How to make the function of the planes from the lorenz attractor

Question

How can I make the equation for the planes of the wings of the lorenzattractor, I know that the critical point should be used.

But I don't know how I should make this plane, the figure shows in yellow which plane I want.

Answer 1

The "wings" don't lie in a plane; the predominantly blue portion on the right of your image seems to indicate that clearly. You can linearize the system at the unstable fixed points to figure out how the system behaves like a linear system near those points, though. The plane that I suspect you are talking about is somewhat akin to a tangent plane to a surface.

To do this, first define

$$ \vec{F}(x,y,z) = \left(\begin{matrix} u(x,y,z) \\ v(x,y,z) \\ w(x,y,z) \end{matrix}\right) = \left(\begin{matrix} \sigma(y-x) \\ x(\rho-z)-y \\ xy-\beta z \end{matrix}\right), $$ then compute the Jacobian of this function $$ \frac{\partial (u,v,w)}{\partial (x,y,z)} = \left(\begin{matrix} \partial u/\partial x & \partial u/\partial y & \partial u/\partial z \\ \partial v/\partial x & \partial v/\partial y & \partial v/\partial z \\ \partial w/\partial x & \partial w/\partial y & \partial w/\partial z \end{matrix}\right) = \left( \begin{matrix} -\sigma & \rho-z & y \\ \sigma & -1 & x \\ 0 & -x & -\beta \\ \end{matrix} \right). $$ Next, plug one of the fixed points $(x,y,z)=\left(\pm\sqrt{\beta(\rho-1)},\pm\sqrt{\beta(\rho-1)},\rho-1\right)$ and the parameters you're using into the Jacobian.

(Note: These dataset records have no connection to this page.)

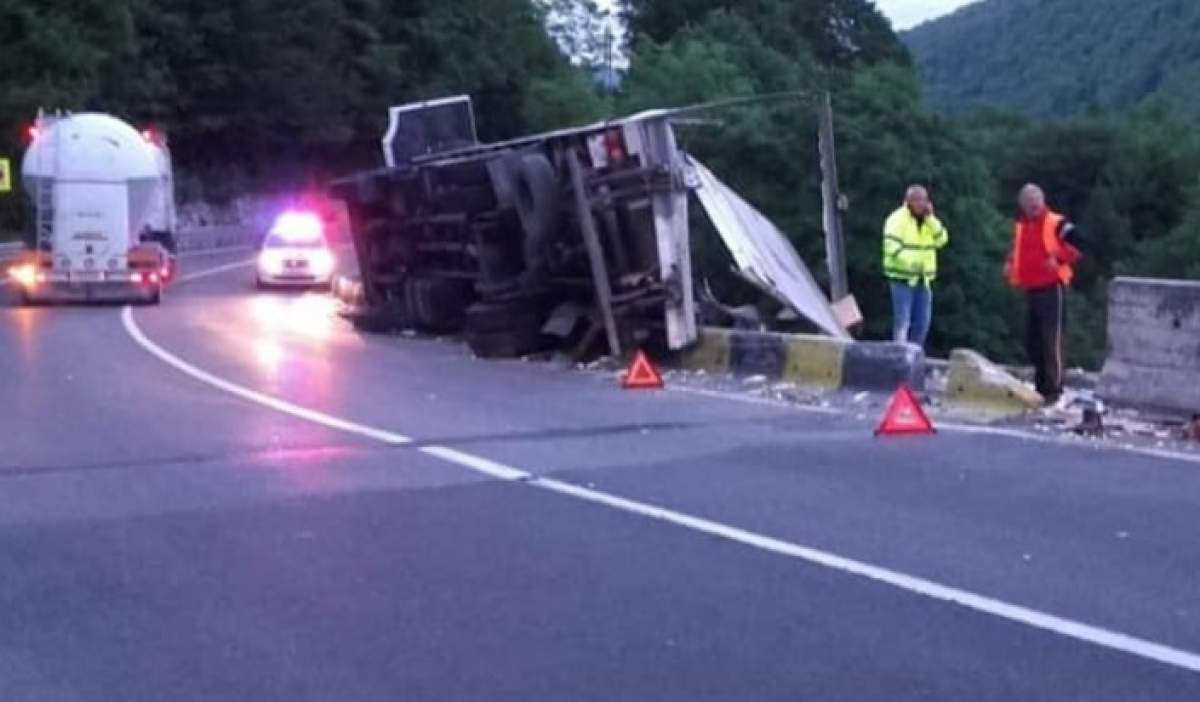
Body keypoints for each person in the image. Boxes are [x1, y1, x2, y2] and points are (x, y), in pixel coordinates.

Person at [1004, 184, 1083, 406]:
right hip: (1031, 287)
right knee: (1034, 341)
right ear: (1022, 205)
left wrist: (1058, 260)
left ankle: (1054, 390)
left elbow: (1078, 244)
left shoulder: (1056, 222)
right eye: (1028, 201)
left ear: (1043, 199)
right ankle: (1040, 388)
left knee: (1052, 340)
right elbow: (1017, 249)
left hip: (1052, 286)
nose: (1033, 204)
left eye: (1036, 199)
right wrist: (1010, 263)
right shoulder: (1022, 225)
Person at [882, 185, 950, 348]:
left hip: (923, 279)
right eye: (917, 200)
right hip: (902, 278)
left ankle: (914, 357)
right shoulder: (896, 219)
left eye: (924, 200)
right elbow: (891, 247)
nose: (921, 204)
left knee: (922, 323)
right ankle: (899, 358)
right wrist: (911, 263)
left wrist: (931, 219)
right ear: (908, 201)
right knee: (902, 322)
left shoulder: (928, 221)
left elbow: (942, 240)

Finally, compute the eigen system of the evaluated Jacobian matrix. If all goes well, one eigenvalue should be real and negative, while the other two should be complex conjugates. The real and imaginary parts of the complex eigenvector should be parallel to the plane of rotation of the linearized system. Taking the cross product of those vectors, we can generate the vector shown in the image below:

I emphasize again, though, that the "wing" of the attractor is not contained in a plane.